Render the data as a Markdown table, starting at the line that contains "pose: elev=16.3 azim=19.3" and ending at the line that contains "Dot at: occluded". Use a Row column for the line number and a Line column for the line itself, and skip any blank lines.

• **Material**:

begin

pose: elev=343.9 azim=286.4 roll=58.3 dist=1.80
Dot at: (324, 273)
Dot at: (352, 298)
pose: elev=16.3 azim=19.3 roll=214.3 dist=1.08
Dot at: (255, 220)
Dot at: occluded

end
begin

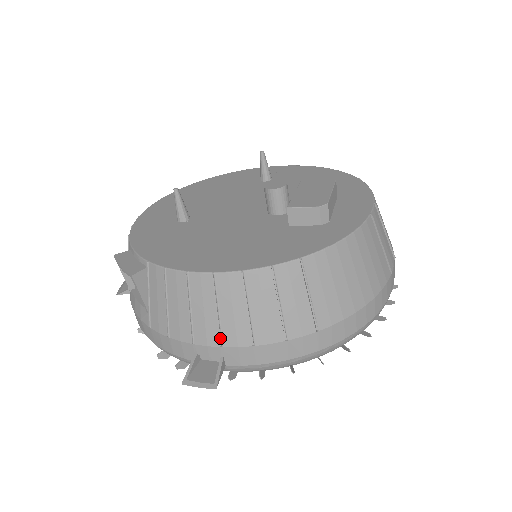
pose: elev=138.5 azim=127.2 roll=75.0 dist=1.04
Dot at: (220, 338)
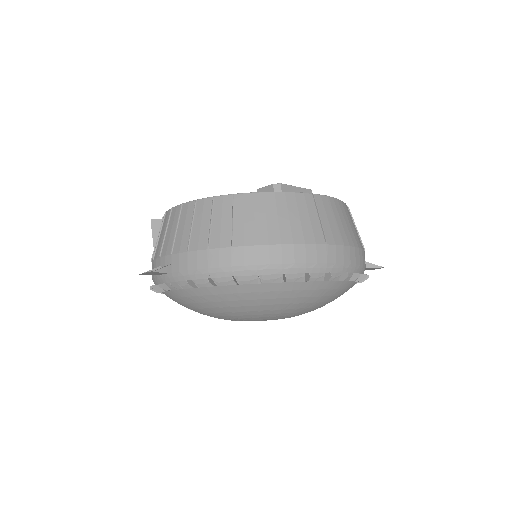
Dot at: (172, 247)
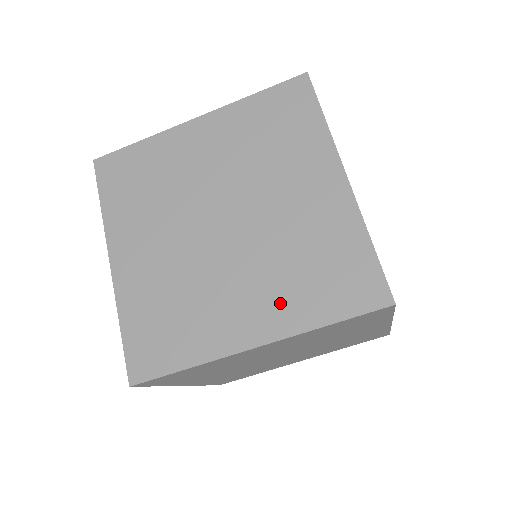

end
begin

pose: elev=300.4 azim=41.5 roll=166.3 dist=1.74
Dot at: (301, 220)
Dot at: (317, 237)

end

• **Exercise result**:
| Row | Line |
|---|---|
| 1 | pose: elev=16.3 azim=19.3 roll=214.3 dist=1.08 |
| 2 | Dot at: (255, 220) |
| 3 | Dot at: occluded |